No obstante, prosigamos. A pesar de su enorme pánico, Descartes se mostró intrépido y
amedrentó de esta forma a esos bribones anticartesianos:
«Viendo -dice M. Baillet- que el asunto no era broma, M. Descartes se puso de pie en un
santiamén, adoptó un fiero continente que estos truhanes no habían visto nunca y, dirigiéndose a
ellos en su propio idioma, los amenazó con dejarlos en el sitio si se atrevían a hacerle el menor
insulto.» Ciertamente, señores, este habría sido un honor que sobrepasaba los méritos de tan viles
bribones: ser ensartados como bichos por una espada cartesiana; por ello me complace que M.
Descartes no quitara trabajo al patíbulo, ejecutando su amenaza, sobre todo porque es posible que
no hubiera podido llevar su nave a puerto después de haber matado a sus tripulantes; con lo cual
se habría visto obligado a continuar cruzando eternamente el Zuider Zee y, probablemente, habría
sido confundido por los marinos con el Holandés errante de regreso a su patria.
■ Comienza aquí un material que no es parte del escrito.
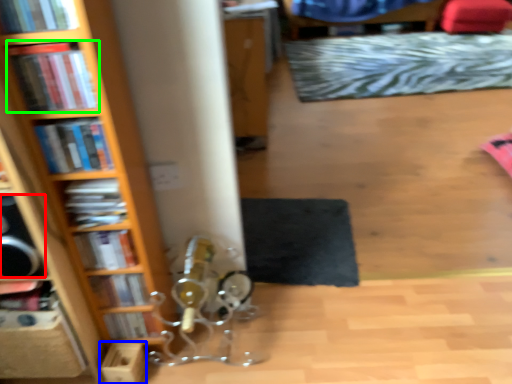
Question: Which object is positioned farthest from speaker (highlighted by a red box)? Select from cardboard box (highlighted by a blue box) and book (highlighted by a green box).

Choices:
 (A) cardboard box
 (B) book

Answer: (A)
«El valor que manifestó M. Descartes -dice su biógrafo- tuvo un efecto mágico sobre aquellos
miserables. Su instantánea consternación sumió a sus mentes en tal confusión que los cegó para
las posibilidades que tenían a su favor, y le condujeron a su destino tan apaciblemente como
deseaba.»
Posiblemente, señores, pensaréis que, conforme al modelo del discurso de César a su pobre
barquero -Caeseram vehis et fortunas eius-, Descartes no habría necesitado más que decir:
«Miserables, no podéis cortarme el cuello, pues conducís a Descartes y a su filosofía», y pudo
haberlos retado a que hicieran tal fechoría. Un emperador alemán tuvo la misma idea cuando,
advertido de que evitara pasar por un sitio batido por los cañones, replicó: «¡Vamos! ¿Habéis oído
alguna vez que una bala de cañón haya matado a un emperador?» (*). No sé lo que le habría
pasado a un emperador, pero una cosa más pequeña habría bastado para aplastar a un filósofo, y
el siguiente gran filósofo de Europa fue indudablemente asesinado. Se trata de Spinoza.
(Continuará).
(*) Ese mismo argumento ha sido empleado por lo menos otra vez. Hace siglos, un delfín de
Francia, al ser advertido del peligro de la viruela, hizo la misma pregunta del emperador: «¿Ha oído
algún caballero que un delfín haya muerto de viruela?». No, ningún caballero había oído semejante
cosa. Sin embargo, aquel delfín murió de la viruela.